Real estate agents may want to brush up on their golf games, as the trend towards developing golf courses into homes to be sold continues unabated. It was announced recently that  Canada’s most famous course – Glen Abbey in Oakville – may soon see its sand traps turned into sandboxes.

ClubLink, the company that owns Glen Abbey, has started the process to turn the famed course into a 3,000-home residential community along with some retail and commercial space.

“What we are doing is … protecting the future zoning,” ClubLink CEO Rai Sahi told the Globe and Mail. “When that might get developed is some time in the future. It could be five years, 10 years. This is just a very preliminary thing. Sahi is head of Morguard, a major real estate development company with $19 billion worth of assets under management.

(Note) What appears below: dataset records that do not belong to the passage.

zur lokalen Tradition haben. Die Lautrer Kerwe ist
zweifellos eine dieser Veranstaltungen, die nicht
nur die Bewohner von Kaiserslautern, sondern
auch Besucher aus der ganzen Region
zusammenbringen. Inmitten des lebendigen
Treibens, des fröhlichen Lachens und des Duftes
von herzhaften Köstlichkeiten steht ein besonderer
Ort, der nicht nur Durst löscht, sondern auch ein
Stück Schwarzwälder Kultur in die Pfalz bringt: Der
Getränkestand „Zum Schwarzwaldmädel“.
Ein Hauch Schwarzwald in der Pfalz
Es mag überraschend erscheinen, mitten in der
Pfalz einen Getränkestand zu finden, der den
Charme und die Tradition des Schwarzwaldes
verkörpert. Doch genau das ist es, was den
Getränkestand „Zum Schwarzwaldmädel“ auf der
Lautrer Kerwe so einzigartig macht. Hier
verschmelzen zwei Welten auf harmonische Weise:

Any redevelopment could also be delayed by opposition from the town of Oakville and residents.

“I have huge issues," town councillor Allan Elgar told the Hamilton Spectator. “It is Oakville. That is how everyone knows Oakville, the Canadian Open in Oakville … I think this will galvanize the town. This will galvanize all the residents, and so it should.”

The trend of developing golf course land can be seen throughout the GTA, with the recent $400 million sale of York Downs, the turning of Newmarket’s Glenway golf course into a subdivision and ClubLink’s recent closure of another of its courses, Highland Gate, in Aurora, Ont, for the purpose of redevelopment.